Sold for (Inc. bp): £22,320

37" (10 kg, 94cm).

A large ceramic vessel consisting of a pedestal base decorated with diagonal lines of cream, pink, brown and red paint; a bowl shaped body decorated with applied relief consisting of acanthus leaves, rope decoration and a central head of Medusa flanked by a floral scroll, traces of paint; lid painted with a scene of a woman in yellow and white robes seated on a throne, left arm reaching forward; in front winged Eros kneeling and reaching both hands towards an altar; on other side of altar a female (Aphrodite?) seated on a throne and looking towards the altar, Eros and seated female, wearing white and yellow robes; behind another seated female looking towards the other figures and wearing white and brown robes; below painted scene applied rope decoration with applied lion heads below; finial connector painted with flowers, possibly myrtle, on the bulbous body, top with turned grooves and hole in the centre, underside with projecting funnel; possibly a further section absent; on top a sitting dove, head turned slightly to the left, in a white slip.

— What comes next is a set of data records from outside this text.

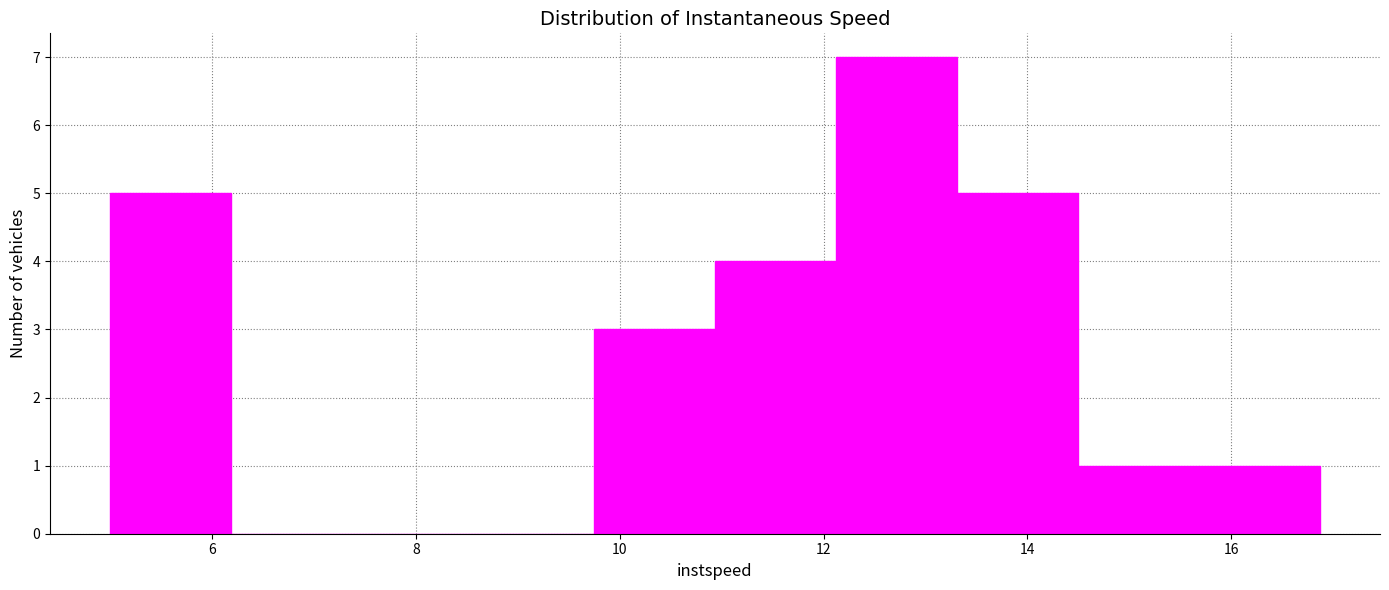

Reading left to right, transcribe this chart: for each bar, give the range it covers on the x-axis and its height. Neither the bar edges nor the heights are printed on the chart, so give them approximately, as read against the axes.

5.0 to 6.2: 5
6.2 to 7.4: 0
7.4 to 8.6: 0
8.6 to 9.8: 0
9.8 to 11.0: 3
11.0 to 12.2: 4
12.2 to 13.4: 7
13.4 to 14.4: 5
14.4 to 15.6: 1
15.6 to 16.8: 1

Property of a German gentleman; acquired 1980s, previously in the Antoine Sanna collection, Belgium, since the late 1960s.

Accompanied by an Art Loss Register certificate.

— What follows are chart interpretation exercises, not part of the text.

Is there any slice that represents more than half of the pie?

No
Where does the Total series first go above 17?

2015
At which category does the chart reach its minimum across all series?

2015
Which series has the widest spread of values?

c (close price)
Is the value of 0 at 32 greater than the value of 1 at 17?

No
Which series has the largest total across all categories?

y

Cf. Mayo, M. The Art of South Italy: Vases from Magna Graecia, Ricmond, 1982, pp.282-285. For a similar example see the Metropolitan Museum of Art, accession number 30.11.4a–c; and the Museum of Fine Arts, Boston, accession number 1970.478.

This lidded bowl is known as a lekanis and belongs to a unique local tradition of pottery known as Centuripe Ware which was manufactured in eastern Sicily in the third century BC, at a time when the island was a Greek colony. Vessels of this type have been discovered in tombs near the towns of Centuripe and Morgantina, close to Mount Etna, and usually depict women performing religious rites. These vessels are distinguished by the application of tempera paints after firing, which allows for a wider range of colours than is found in the conventional black and red figure traditions. The background of the painted scenes is usually painted a rosy red, and the figures are often made up of pastel colours such as pink, blue, yellow, or purple. The beautifully modelled figures and complex colour combinations look beyond conventional Greek vase-painting practices to traditions of monumental painting, of which few contemporary examples survive; one notable surviving example of this genre is the painting of the abduction of Persephone over the entrance to the tomb of Philip II, father of Alexander the Great, at Vergina. Painted and gilded terracotta appliqués, some of which recall architectural details, were also added to these vessels. Although the majority have been found in funerary contexts they have also been found at temples. At Morgantina the majority of the vessels have been found in sanctuaries and all of the temples in the area dedicated to Demeter and Persephone have produced examples, as well as sanctuaries to Aphrodite. Some examples have also been found in domestic contexts.The scenes painted on the vases generally have a ritual character that has been explained as depicting marriage ceremonies, usually of the gods, and the examples found in private houses have been explained as wedding gifts that were displayed to commemorate the marriage of the owners. The deities represented on the scenes have been interpreted as the marriage of Persephone to Hades, with the rituals being presided over by Aphrodite and Eros; the presence of a dove on this piece would tie in well with marriage rituals as the dove was sacred to Aphrodite, goddess of love. The importance and expense of this type of pottery would have led to them being re-used in funerary contexts, particularly the idea of love extending beyond the grave.